Good Reasons for Bad Feelings: Insights from the Frontier of Evolutionary Psychiatry

Image of Good Reasons for Bad Feelings: Insights from the Frontier of Evolutionary Psychiatry
Release Date: 
February 12, 2019
Publisher/Imprint: 
Dutton
Pages: 
384
Reviewed by: 

“Emotions are not positive or negative but must be used appropriately in situations—through neither under- nor overuse—to be effective.”

If you’re curious about why humans seem stuck with emotional suffering, Good Reasons for Bad Feelings provides thoughtful evolutionary commentary. Nesse looks at emotions, addictions, and mental afflictions every which way and, to his credit, does not pretend to have all the answers. The ones he offers and the questions he raises about their likelihood make for highly interesting and enlightening reading.

Nesse explains the purpose of evolutionary psychiatry as: “Using the principles of evolutionary biology to improve understanding and treatment of mental disorders in psychiatry, clinical psychology, social work, nursing, and other professions.” He then delves into what evolutionary biology is—the “foundation of understanding normal behavior”—and moves on to addressing natural selection.

He informs us that natural selection cares little about individual happiness and is not about health, fitness, or longevity, as one might think. Its primary concern is to shape the brain and body to maximize reproductive success, aka gene transmission. Nesse describes the limits of natural selection regarding emotions, including its inability to completely eliminate mutations, and admits that, “Our emotions benefit our genes far more than they do us.”

He goes on to describe how humans are an imperfect evolutionary mishmash of pluses and minuses, warning against throwing out the baby with the bath water to reduce emotional suffering when pain and fear are inarguably at times essential defensive responses against threats. He stresses how important it is for psychiatry and its patients to understand that some problems are caused not by genes or brain defects, but that, in many cases, our suffering is due to our bodies and brains being wildly out of sync with our environment.

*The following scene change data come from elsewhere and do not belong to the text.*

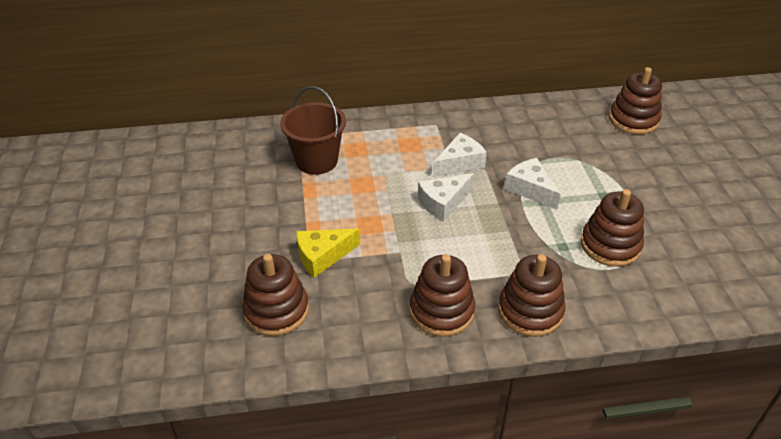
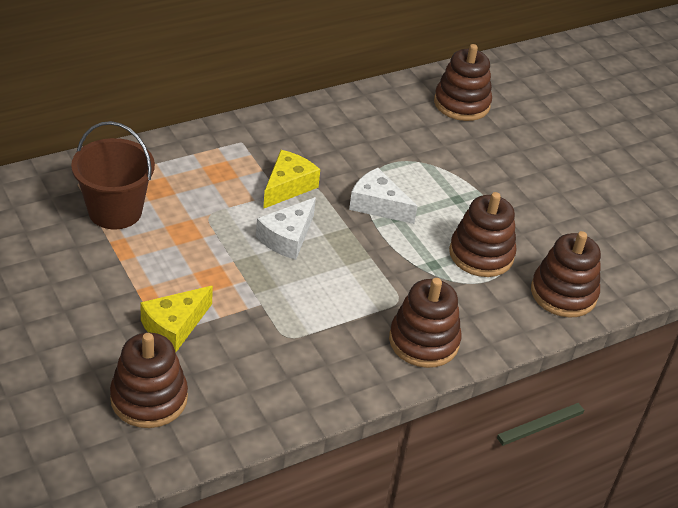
camera: 25 degrees left, 0 degrees up
brown stacking toy [410,254,475,337] -> brown stacking toy moved to [531,231,601,318]
white cheese [433,133,487,177] -> yellow cheese [263,150,320,209]

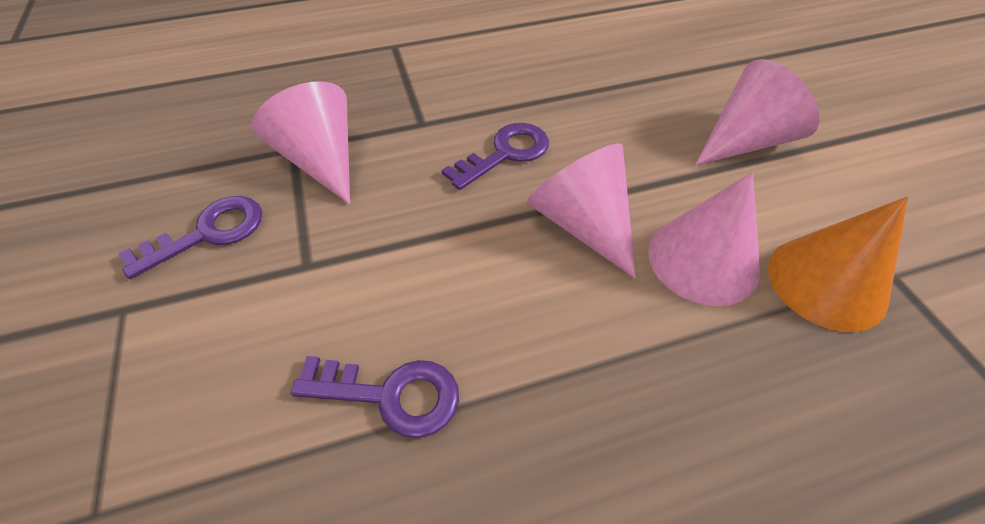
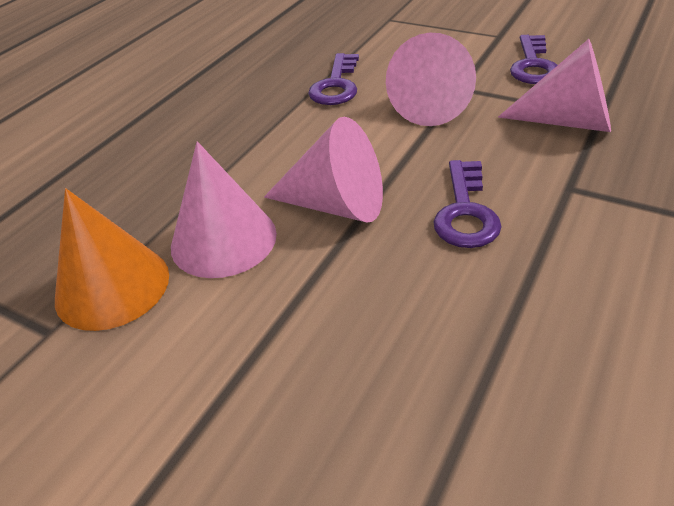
camera: 140 degrees right, 10 degrees down
purple key [291,356,459,438] -> purple key turned 45 degrees counterclockwise [308,53,359,105]
pink cone [695,59,819,166] -> pink cone moved to [386,33,476,126]

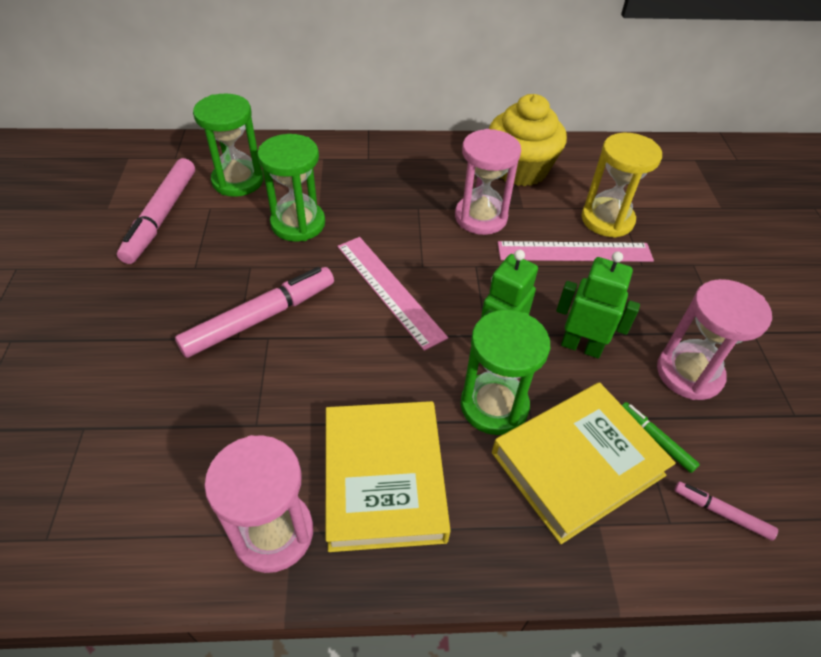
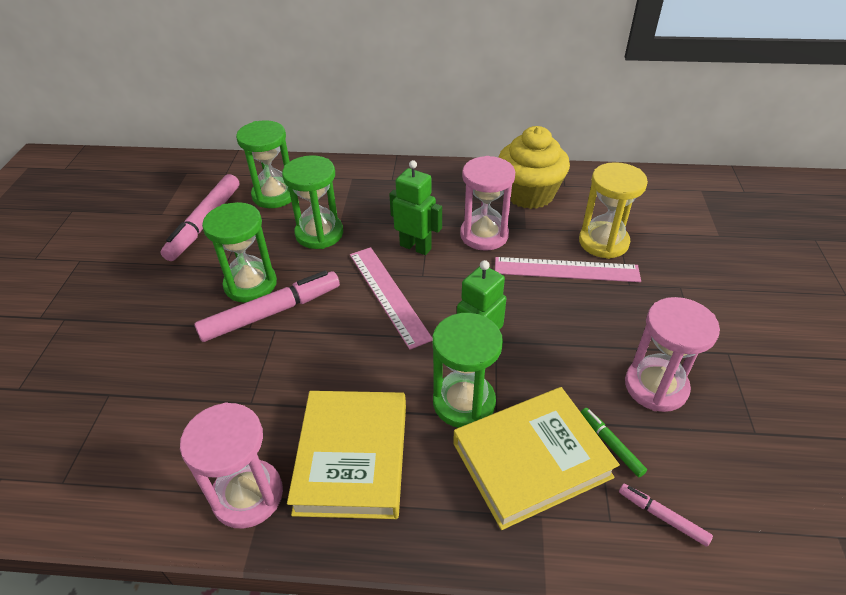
camera: 10 degrees right, 5 degrees down
green robot [556,252,640,358] -> green robot moved to [389,160,442,255]
none -> green hourglass [202,202,277,303]

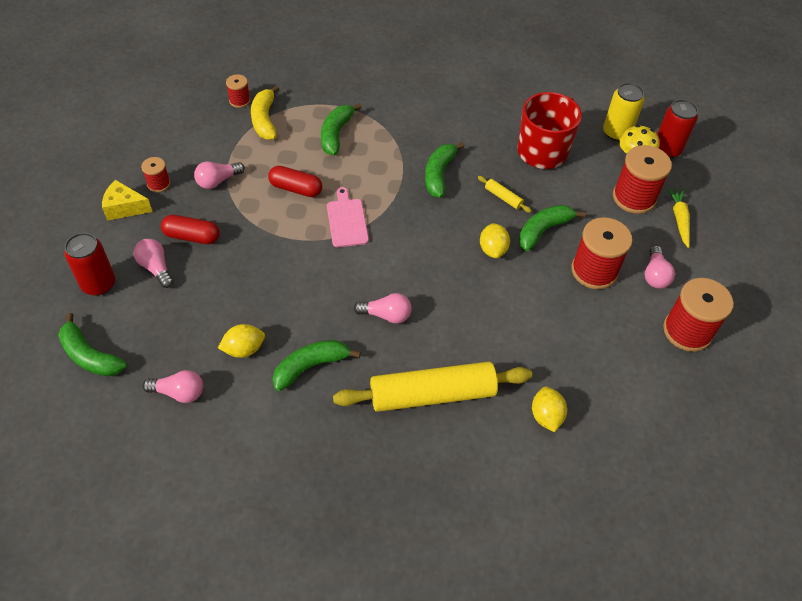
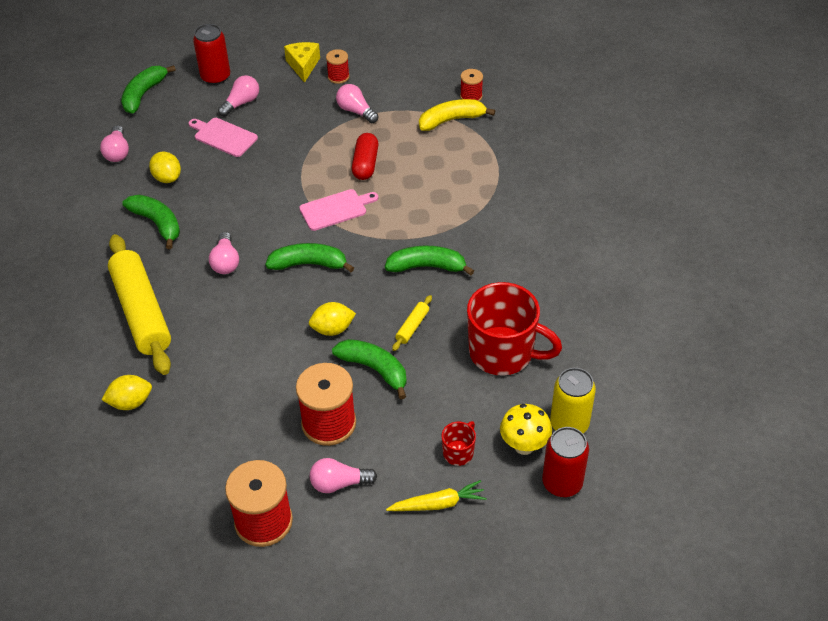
camera: 80 degrees right, 5 degrees down
red capsule [161,215,220,244] -> none
green banana [321,103,362,155] -> green banana moved to [265,243,354,272]
red spool [613,145,672,214] -> red mug [442,421,476,466]
none -> pink cutting board [189,118,258,157]

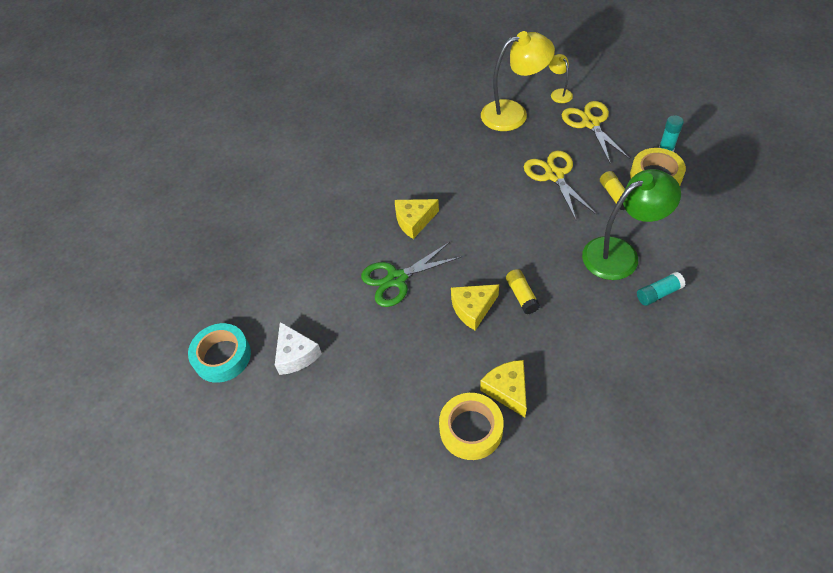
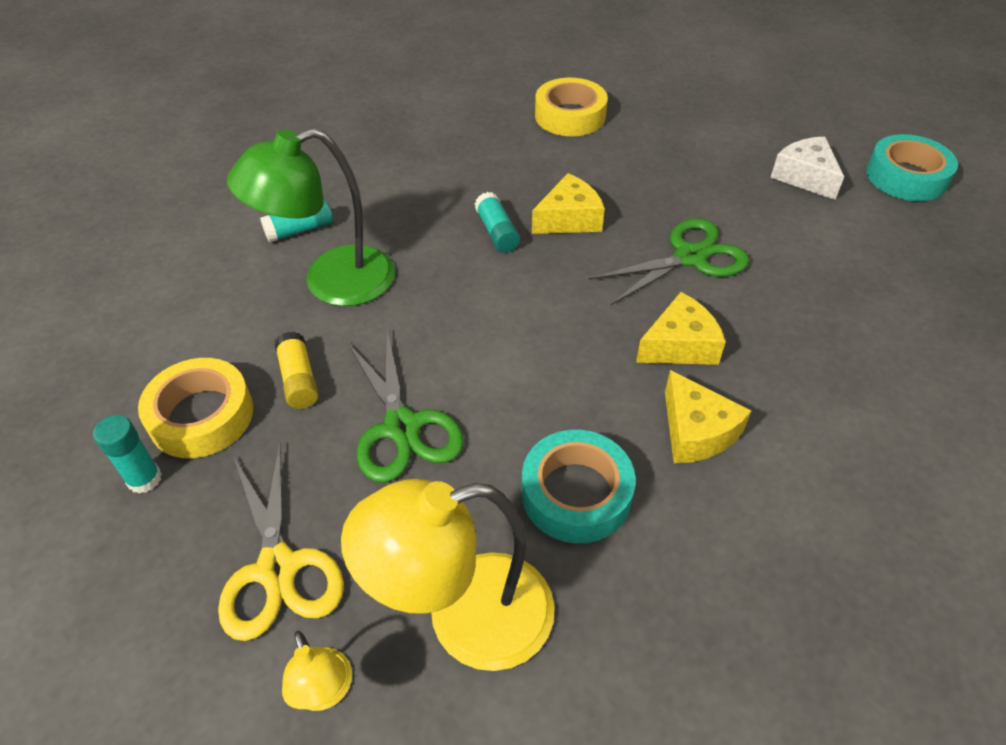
camera: 175 degrees right, 5 degrees down
yellow cheese [480,360,527,417] -> yellow cheese moved to [665,370,751,463]
yellow glue stick [506,269,540,314] -> turquoise glue stick [475,192,520,252]
yellow scissors [524,151,596,220] -> green scissors [347,330,464,482]
none -> turquoise tape [522,430,636,543]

Though a natural process, Nesse maintains that social selection is also a cause of some mental health problems. It primes us to partner, collaborate, and cooperate with others, but causes friction when people prioritize human goals of food, friends, sex, safety, status, and offspring differently from each other. Moreover, social selection causes us to care a good deal about what others think of us and, therefore, can lead to anxiety and depression when we don’t or think we don’t measure up.

Nesse helps us understand that part of the answer to why human life contains so much suffering is “that natural selection shaped emotions such as anxiety, low mood and grief because they are useful . . .” and that, “Sometimes painful emotions are normal but unnecessary because the cost of not having the emotion could be huge.”

He uses the Smoke Detector Principle and faulty alarms to explain how we put up with false positives from our emotions because the consequences of no alarm when it’s truly necessary could be tragic or fatal. On a more positive note, he states that, “Evolution explains the origins of our amazing capacities for love and goodness and why they carry the price of grief, guilt, and, thank goodness, caring inordinately about what others think about us.”

He explains that, “Emotions are specialized states that adjust physiology, cognition, subjective experience, facial expressions, and behavior in ways that increase the ability to meet the adaptive challenges of situations that have recurred over the evolutionary history of a species.” His point is that emotions are not positive or negative but must be used appropriately in situations—through neither under- nor overuse—to be effective. He provides possible evolutionary functions for guilt, anxiety, grief, high mood, low mood, hopelessness, depression, and even self-deception, stressing that striking a balance among them is what we should aim for.

Nesse admonishes psychiatry for engaging in Viewing Symptoms as Diseases rather than focusing on what is causing emotions to misfire in differing situations. He insists that “Carefully distinguishing symptoms from both syndromes and diseases is crucial for making psychiatric diagnoses like diagnoses in the rest of medicine.”

He views bpolar disorder as being due to a broken “moodostat,” causing mood to escalate or plummet and then, rather than return to stasis, remain that way. He says that “Depression is caused by the situation, the view of the situation, and the brain” and all must be treated. To him, “Addictions are due to a mismatch between our ancestral brain and our modern environment” in which drugs are potent and readily available and there are few cultural prohibitions against them.

Nesse ends the book by saying that researchers have not yet found specific genetic causes for special mental disorders, insisting that they are not due to defective genes although they are influenced by genes. He advocates that psychiatry must use a biopsychosocial approach to assess and treat patients in their situations until science finds better ways of changing our brains to improve emotional management.